Label Smoothing (Loss)
Traditionally, we’ve been applying softmax to the model’s output and using the result. Instead, the idea is to use the model’s raw output while representing labels as real numbers.
For example:
[0,1,0,0]
This model output becomes:
[0.025, 0.925, 0.025, 0.025]
The loss is computed with these transformed labels. The exact method for converting to real values may vary, but as far as I know it’s basically a ratio calculation.
ArcFaceLoss
Concept: https://aimaster.tistory.com/93 Implementation: https://www.kaggle.com/underwearfitting/pytorch-densenet-arcface-validation-training
I need to look into this more..
Class Pivot Adjustment
The current age feature for classes forms 3 groups based on cutoffs at 30 and 60 years old. Looking at the class distribution, there are notably few people around age 30 and above age 60. Due to this class imbalance, I tried manipulating the class boundaries and training, which yielded better performance.
Analysis
Compared to features like gender or mask-wearing status that are discretely and clearly distinguishable, age is ambiguous in many ways. Even experienced people would often fail to distinguish between someone who is 29 versus 30.

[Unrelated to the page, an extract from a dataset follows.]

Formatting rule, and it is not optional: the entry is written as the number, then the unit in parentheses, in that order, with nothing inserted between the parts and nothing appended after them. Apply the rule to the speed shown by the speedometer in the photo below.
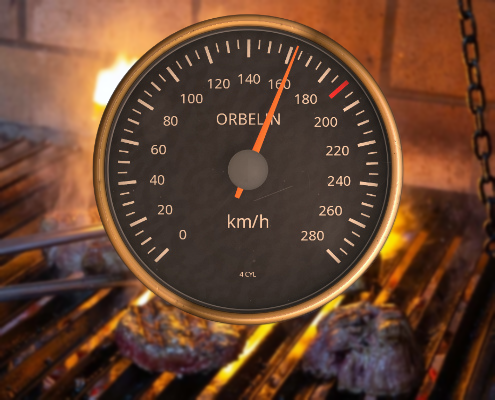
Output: 162.5 (km/h)
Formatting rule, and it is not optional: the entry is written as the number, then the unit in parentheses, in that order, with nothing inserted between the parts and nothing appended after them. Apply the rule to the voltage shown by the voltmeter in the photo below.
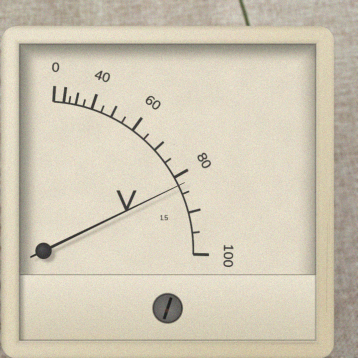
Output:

So I figured that adjusting the class pivot points wouldn’t stray far from the intent of properly learning age.
Results
Changing the cutoff points from 30 and 60 to 29 and 59 consistently improved the f1 score by about 0.05. However, changing the cutoffs to 29 and 58 actually degraded performance.
Wandb
I modified the trainer to update the following metrics per step:
acc, loss, val_acc, val_loss, f1_score, val_f1_score, learning_rate
I organized workspaces to hold multiple tags so they’d be easy to filter later. I decided to add tags for key augmentation techniques and other distinguishing methods used during training.